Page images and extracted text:

BEGIN

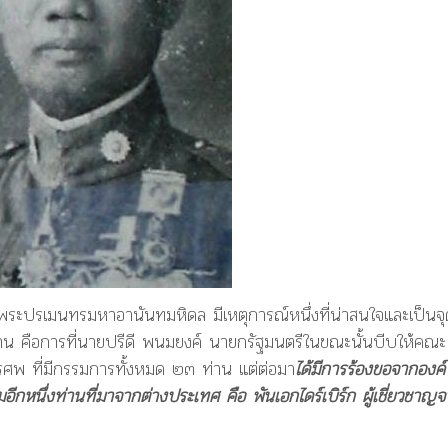
จพระปรเมนทรมหาอานันทมหิดล มีเหตุการณ์หนึ่งที่น่าสนใจและเป็นจุ
น คือการที่นายปรีดี พนมยงค์ นายกรัฐมนตรีในขณะนั้นบีบให้คณะ
รศพ ที่มีกรรมการทั้งหมด ๒๓ ท่าน แต่ต่อมา
ได้มีการร้องขอจากองค์
มอีกหนึ่งท่านที่มาจากต่างประเทศ คือ พันเอกไดร์เบิร์ก ผู้เชี่ยวชาญ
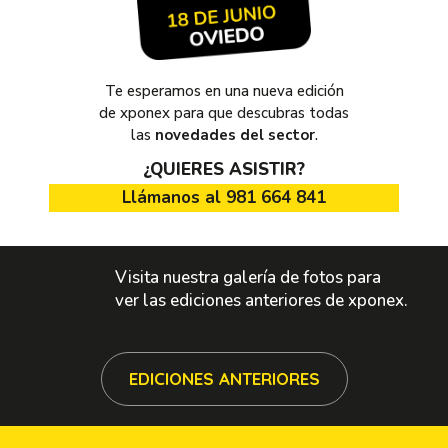
Te esperamos en una nueva edición
de xponex para que descubras todas
las
novedades del sector
.
¿QUIERES ASISTIR?
Llámanos al 981 664 841
Visita nuestra galería de fotos para
ver las ediciones anteriores de xponex.
EDICIONES ANTERIORES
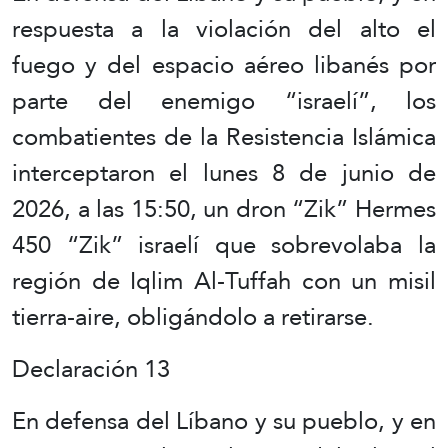
respuesta a la violación del alto el
fuego y del espacio aéreo libanés por
parte del enemigo “israelí”, los
combatientes de la Resistencia Islámica
interceptaron el lunes 8 de junio de
2026, a las 15:50, un dron “Zik” Hermes
450 “Zik” israelí que sobrevolaba la
región de Iqlim Al-Tuffah con un misil
tierra-aire, obligándolo a retirarse.
Declaración 13
En defensa del Líbano y su pueblo, y en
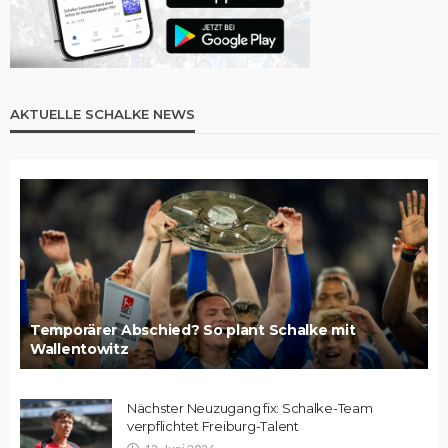
AKTUELLE SCHALKE NEWS
Temporärer Abschied? So plant Schalke mit
Wallentowitz
Nächster Neuzugang fix: Schalke-Team
verpflichtet Freiburg-Talent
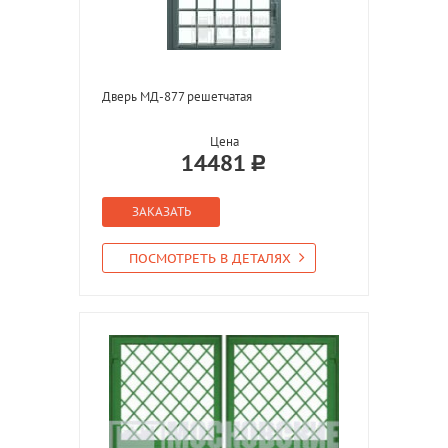
Дверь МД-877 решетчатая
Цена
14481
ЗАКАЗАТЬ
ПОСМОТРЕТЬ В ДЕТАЛЯХ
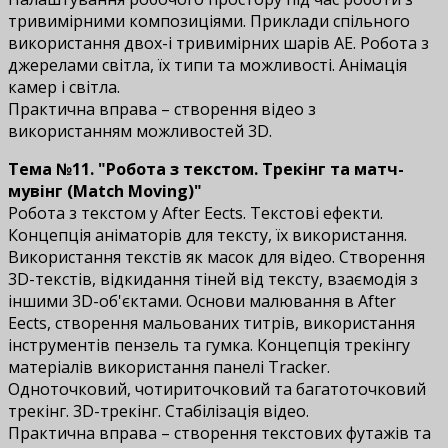
тривимірними композиціями. Приклади спільного
використання двох-і тривимірних шарів AЕ. Робота з
джерелами світла, їх типи та можливості. Анімація
камер і світла.
Практична вправа – створення відео з
використанням можливостей 3D.
Тема №11. "Робота з текстом. Трекінг та матч-
мувінг (Match Moving)"
Робота з текстом у After Effects. Текстові ефекти.
Концепція аніматорів для тексту, їх використання.
Використання текстів як масок для відео. Створення
3D-текстів, відкидання тіней від тексту, взаємодія з
іншими 3D-об'єктами. Основи малювання в After
Effects, створення мальованих титрів, використання
інструментів пензель та гумка. Концепція трекінгу
матеріалів використання панелі Tracker.
Одноточковий, чотириточковий та багатоточковий
трекінг. 3D-трекінг. Стабілізація відео.
Практична вправа – створення текстових футажів та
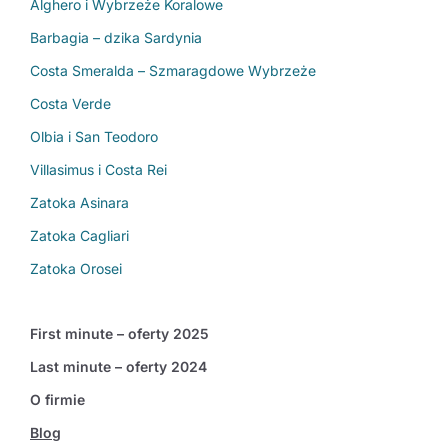
Alghero i Wybrzeże Koralowe
Barbagia – dzika Sardynia
Costa Smeralda – Szmaragdowe Wybrzeże
Costa Verde
Olbia i San Teodoro
Villasimus i Costa Rei
Zatoka Asinara
Zatoka Cagliari
Zatoka Orosei
First minute – oferty 2025
Last minute – oferty 2024
O firmie
Blog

END

What this task involves |
Each line in the data that holds the string "Практична" needs to be copied.

Answer section |
Практична вправа – створення відео з
Практична вправа – створення текстових футажів та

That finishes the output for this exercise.